Common Equity Mistakes Founders Make (and How to Avoid Them)
- Giving Away Too Much Too Soon: When you’re just starting out and trying to raise money or bring on advisors, it’s tempting to give a big equity slice to the first person who offers support, whether it’s an early investor, an advisor, or even a friend who “believes in you” without thinking about the long-term impact. You might be tempted to offer an early investor 40% because they wrote your first check or promise an advisor 10% just for introductions. The problem, however, is that when you give away too much too early, you leave little room for yourself, future employees, or later investors; and this signals ‘poor judgement.’ Advisors usually don’t need more than 0.25–2% and early investors don’t need half of your company. Protect your ownership because you’ll need it later.
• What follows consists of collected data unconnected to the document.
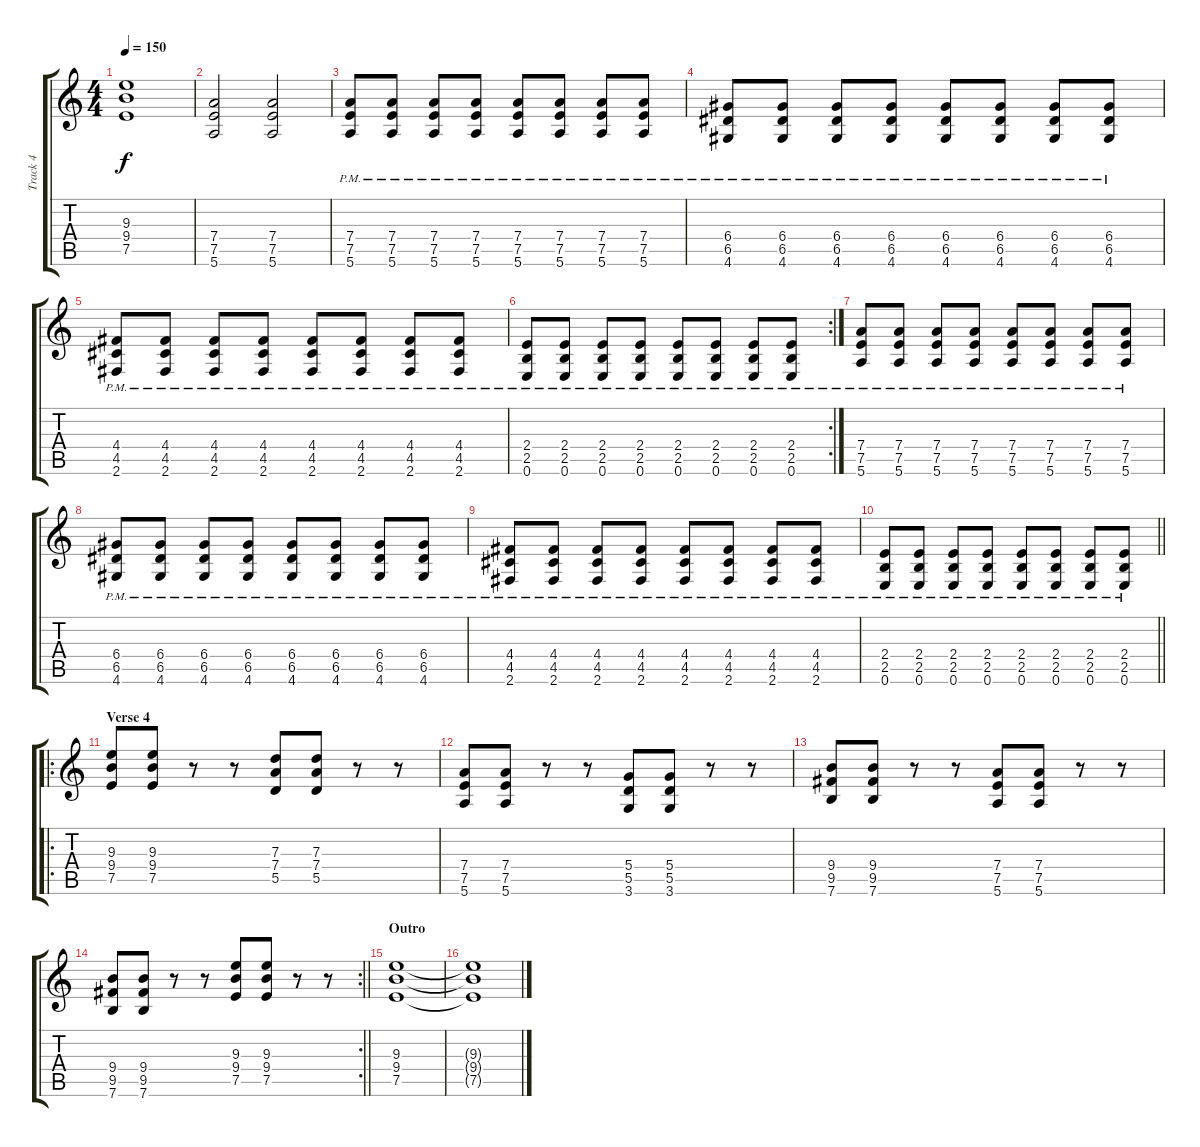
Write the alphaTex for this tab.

\track ("Track 4" "Track 4") {instrument distortionguitar}
\staff {score tabs}
\tuning (E4 B3 G3 D3 A2 E2) {hide}
\ts (4 4)
\tempo 150
\clef g2
\ks c
(9.3 9.4 7.5).1{dy f} |
(7.4 7.5 5.6).2 (7.4 7.5 5.6).2 |
(7.4{pm} 7.5{pm} 5.6{pm}).8 (7.4{pm} 7.5{pm} 5.6{pm}).8 (7.4{pm} 7.5{pm} 5.6{pm}).8 (7.4{pm} 7.5{pm} 5.6{pm}).8 (7.4{pm} 7.5{pm} 5.6{pm}).8 (7.4{pm} 7.5{pm} 5.6{pm}).8 (7.4{pm} 7.5{pm} 5.6{pm}).8 (7.4{pm} 7.5{pm} 5.6{pm}).8 |
(6.4{pm} 6.5{pm} 4.6{pm}).8 (6.4{pm} 6.5{pm} 4.6{pm}).8 (6.4{pm} 6.5{pm} 4.6{pm}).8 (6.4{pm} 6.5{pm} 4.6{pm}).8 (6.4{pm} 6.5{pm} 4.6{pm}).8 (6.4{pm} 6.5{pm} 4.6{pm}).8 (6.4{pm} 6.5{pm} 4.6{pm}).8 (6.4{pm} 6.5{pm} 4.6{pm}).8 |
(4.4{pm} 4.5{pm} 2.6{pm}).8 (4.4{pm} 4.5{pm} 2.6{pm}).8 (4.4{pm} 4.5{pm} 2.6{pm}).8 (4.4{pm} 4.5{pm} 2.6{pm}).8 (4.4{pm} 4.5{pm} 2.6{pm}).8 (4.4{pm} 4.5{pm} 2.6{pm}).8 (4.4{pm} 4.5{pm} 2.6{pm}).8 (4.4{pm} 4.5{pm} 2.6{pm}).8 |
\rc 2
(2.4{pm} 2.5{pm} 0.6{pm}).8 (2.4{pm} 2.5{pm} 0.6{pm}).8 (2.4{pm} 2.5{pm} 0.6{pm}).8 (2.4{pm} 2.5{pm} 0.6{pm}).8 (2.4{pm} 2.5{pm} 0.6{pm}).8 (2.4{pm} 2.5{pm} 0.6{pm}).8 (2.4{pm} 2.5{pm} 0.6{pm}).8 (2.4{pm} 2.5{pm} 0.6{pm}).8 |
(7.4{pm} 7.5{pm} 5.6{pm}).8 (7.4{pm} 7.5{pm} 5.6{pm}).8 (7.4{pm} 7.5{pm} 5.6{pm}).8 (7.4{pm} 7.5{pm} 5.6{pm}).8 (7.4{pm} 7.5{pm} 5.6{pm}).8 (7.4{pm} 7.5{pm} 5.6{pm}).8 (7.4{pm} 7.5{pm} 5.6{pm}).8 (7.4{pm} 7.5{pm} 5.6{pm}).8 |
(6.4{pm} 6.5{pm} 4.6{pm}).8 (6.4{pm} 6.5{pm} 4.6{pm}).8 (6.4{pm} 6.5{pm} 4.6{pm}).8 (6.4{pm} 6.5{pm} 4.6{pm}).8 (6.4{pm} 6.5{pm} 4.6{pm}).8 (6.4{pm} 6.5{pm} 4.6{pm}).8 (6.4{pm} 6.5{pm} 4.6{pm}).8 (6.4{pm} 6.5{pm} 4.6{pm}).8 |
(4.4{pm} 4.5{pm} 2.6{pm}).8 (4.4{pm} 4.5{pm} 2.6{pm}).8 (4.4{pm} 4.5{pm} 2.6{pm}).8 (4.4{pm} 4.5{pm} 2.6{pm}).8 (4.4{pm} 4.5{pm} 2.6{pm}).8 (4.4{pm} 4.5{pm} 2.6{pm}).8 (4.4{pm} 4.5{pm} 2.6{pm}).8 (4.4{pm} 4.5{pm} 2.6{pm}).8 |
\barLineRight lightlight
(2.4{pm} 2.5{pm} 0.6{pm}).8 (2.4{pm} 2.5{pm} 0.6{pm}).8 (2.4{pm} 2.5{pm} 0.6{pm}).8 (2.4{pm} 2.5{pm} 0.6{pm}).8 (2.4{pm} 2.5{pm} 0.6{pm}).8 (2.4{pm} 2.5{pm} 0.6{pm}).8 (2.4{pm} 2.5{pm} 0.6{pm}).8 (2.4{pm} 2.5{pm} 0.6{pm}).8 |
\ro
\section ("" "Verse 4")
(9.3 9.4 7.5).8 (9.3 9.4 7.5).8 r.8 r.8 (7.3 7.4 5.5).8 (7.3 7.4 5.5).8 r.8 r.8 |
(7.4 7.5 5.6).8 (7.4 7.5 5.6).8 r.8 r.8 (5.4 5.5 3.6).8 (5.4 5.5 3.6).8 r.8 r.8 |
(9.4 9.5 7.6).8 (9.4 9.5 7.6).8 r.8 r.8 (7.4 7.5 5.6).8 (7.4 7.5 5.6).8 r.8 r.8 |
\rc 2
\barLineRight lightlight
(9.4 9.5 7.6).8 (9.4 9.5 7.6).8 r.8 r.8 (9.3 9.4 7.5).8 (9.3 9.4 7.5).8 r.8 r.8 |
\section ("" "Outro")
(9.3 9.4 7.5).1 |
(9.3{t} 9.4{t} 7.5{t}).1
- Forgetting About Employee Stock Options (ESOPs): Your team is one of your biggest assets, but many founders either ignore creating stock options or set them up poorly. Some even wait until an investor forces them to create a pool, while others set up huge pools (like 20–30%) that aren’t even used, which dilutes everyone unnecessarily. What you can do instead is to create a reasonable ESOP early (typically 5–10%). Use it to reward the right people and attract key talent. Also, make sure your team actually understands what equity means and how it works because equity only motivates people when they get it.
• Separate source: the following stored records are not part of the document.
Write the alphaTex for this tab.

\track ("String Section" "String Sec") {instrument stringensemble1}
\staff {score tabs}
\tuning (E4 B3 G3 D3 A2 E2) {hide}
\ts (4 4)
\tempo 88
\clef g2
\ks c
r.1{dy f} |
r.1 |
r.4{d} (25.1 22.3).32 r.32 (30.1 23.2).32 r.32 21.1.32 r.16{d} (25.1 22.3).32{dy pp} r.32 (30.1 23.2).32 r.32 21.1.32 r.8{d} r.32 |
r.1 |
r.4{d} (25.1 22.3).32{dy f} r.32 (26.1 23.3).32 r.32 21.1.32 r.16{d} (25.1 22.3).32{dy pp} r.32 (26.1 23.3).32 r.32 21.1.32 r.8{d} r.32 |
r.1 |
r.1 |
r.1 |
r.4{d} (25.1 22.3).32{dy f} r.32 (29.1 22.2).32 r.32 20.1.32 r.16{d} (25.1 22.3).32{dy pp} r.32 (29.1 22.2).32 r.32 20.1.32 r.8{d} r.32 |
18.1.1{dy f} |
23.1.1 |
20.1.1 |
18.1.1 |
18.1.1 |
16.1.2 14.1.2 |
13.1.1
- Unclear Founder Agreements: This one is a silent killer. Two or three friends start a company, but no one writes anything down – no vesting schedules, no clear roles. Then, when a co-founder leaves, they walk away with a massive equity stake they’re no longer contributing to. A smart tip? As soon as you and your friend(s) agree to become founders of a startup, put agreements in writing. Use a vesting schedule (usually 4 years with a 1-year cliff). That way, if someone leaves early, they don’t take a huge chunk of the company they’re not helping to build. It may look awkward at first, but it avoids bigger fights later.
- Messy Cap Tables: Your cap table is basically your company’s ownership map, not just some random spreadsheet. Yet many founders keep messy records, forget to update after agreements, or rely on casual WhatsApp promises (“Don’t worry, I’ll give you 5% later”). When it’s time to raise money, all the investors will see is CHAOS and RISK, and they won’t touch a cap table full of confusion. Always keep your cap table clean and up-to-date. Use proper equity management tools like Carta, Pulley, or even a well-maintained legal spreadsheet if you’re early-stage. Document everything formally and keep it updated.
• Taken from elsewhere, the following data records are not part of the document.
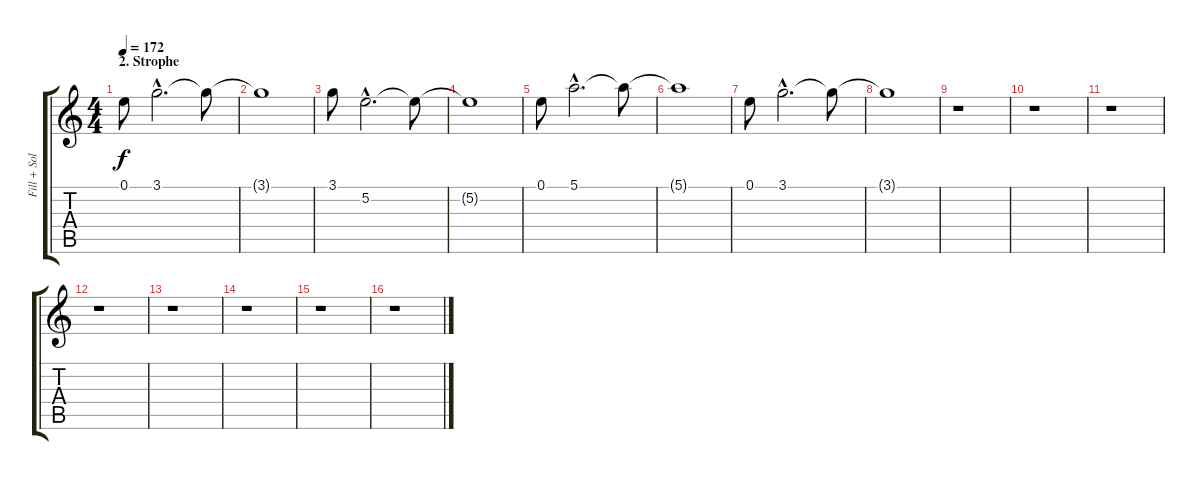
\track ("Fill + Solo" "Fill + Sol") {instrument overdrivenguitar}
\staff {score tabs}
\tuning (E4 B3 G3 D3 A2 E2) {hide}
\ts (4 4)
\section ("" "2. Strophe")
\tempo 172
\clef g2
\ks c
0.1.8{dy f} 3.1{hac}.2{d} 3.1{t}.8 |
3.1{t}.1 |
3.1.8 5.2{hac}.2{d} 5.2{t}.8 |
5.2{t}.1 |
0.1.8 5.1{hac}.2{d} 5.1{t}.8 |
5.1{t}.1 |
0.1.8 3.1{hac}.2{d} 3.1{t}.8 |
3.1{t}.1 |
r.1 |
r.1 |
r.1 |
r.1 |
r.1 |
r.1 |
r.1 |
r.1
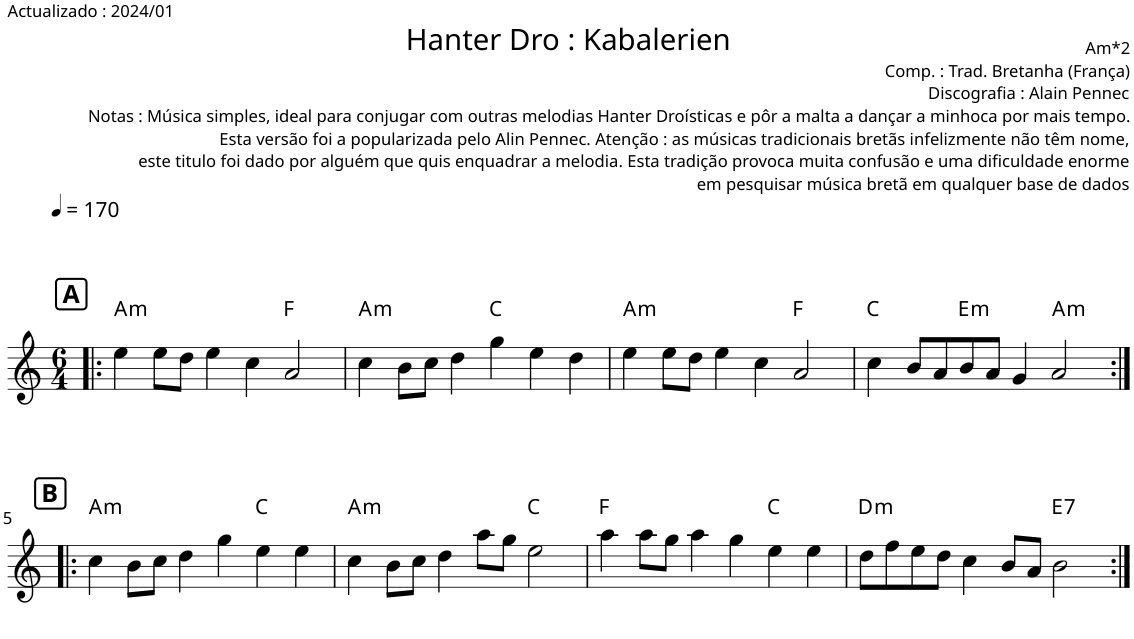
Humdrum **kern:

**kern	**harte
*part1	*part1
*staff1	*
*I"Piano	*
*I'Pno.	*
*clefG2	*
*k[]	*
*M6/4	*
*MM170	*
!!LO:REH:place=s1:a:B:cj:fs=12:t=A
=1!|:	=1!|:
!	!LO:H:kt=m
4ee\	A:min
8ee\L	.
8dd\J	.
4ee\	.
4cc\	.
2a/	F:maj
=2	=2
!	!LO:H:kt=m
4cc\	A:min
8b\L	.
8cc\J	.
4dd\	.
4gg\	C:maj
4ee\	.
4dd\	.
=3	=3
!	!LO:H:kt=m
4ee\	A:min
8ee\L	.
8dd\J	.
4ee\	.
4cc\	.
2a/	F:maj
=4	=4
4cc\	C:maj
8b/L	.
8a/	.
!	!LO:H:kt=m
8b/	E:min
8a/J	.
4g/	.
!	!LO:H:kt=m
2a/	A:min
!!LO:LB:g=z
!!LO:REH:place=s1:a:B:cj:fs=12:t=B
=5:|!|:	=5:|!|:
*k[]	*
!	!LO:H:kt=m
4cc\	A:min
8b\L	.
8cc\J	.
4dd\	.
4gg\	.
4ee\	C:maj
4ee\	.
=6	=6
!	!LO:H:kt=m
4cc\	A:min
8b\L	.
8cc\J	.
4dd\	.
8aa\L	.
8gg\J	.
2ee\	C:maj
=7	=7
4aa\	F:maj
8aa\L	.
8gg\J	.
4aa\	.
4gg\	.
4ee\	C:maj
4ee\	.
=8	=8
!	!LO:H:kt=m
8dd\L	D:min
8ff\	.
8ee\	.
8dd\J	.
4cc\	.
8b/L	.
8a/J	.
!	!LO:H:kt=7
2b\	E:7
=:|!	=:|!
*-	*-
- Ignoring Dilution: Many first-time founders assume that if they own 60% of their company today, they’ll always own 60%. Then fundraising starts, and reality sets in. After a few rounds, they’re shocked to find themselves with 10% or less. Every fundraising round dilutes ownership. If you’re not planning ahead, you may wake up after Series B with less than 10% in your own company. It's always advisable to model for future rounds. Work with lawyers, accountants, or experienced advisors to project what your ownership looks like after multiple raises to avoid surprises later and to set realistic expectations.
- Not Thinking About the Exit Early: Equity mistakes often show up at the exit stage, when the company is being acquired or preparing for IPO. Founders sometimes realize too late that preference shares, early promises, or bad agreements mean they walk away with much less than expected. Always think long-term from day one. Ask yourself: If we sold tomorrow, how would the money be divided? Structure your equity with that in mind.
Managing equity can be your biggest headache if you handle it poorly from the beginning. Think of equity as the foundation of your startup’s house. If it’s shaky, the whole structure is at risk, but if it’s solid, you can build something that lasts and can hold the weight of your company’s growth, investors, and eventual success.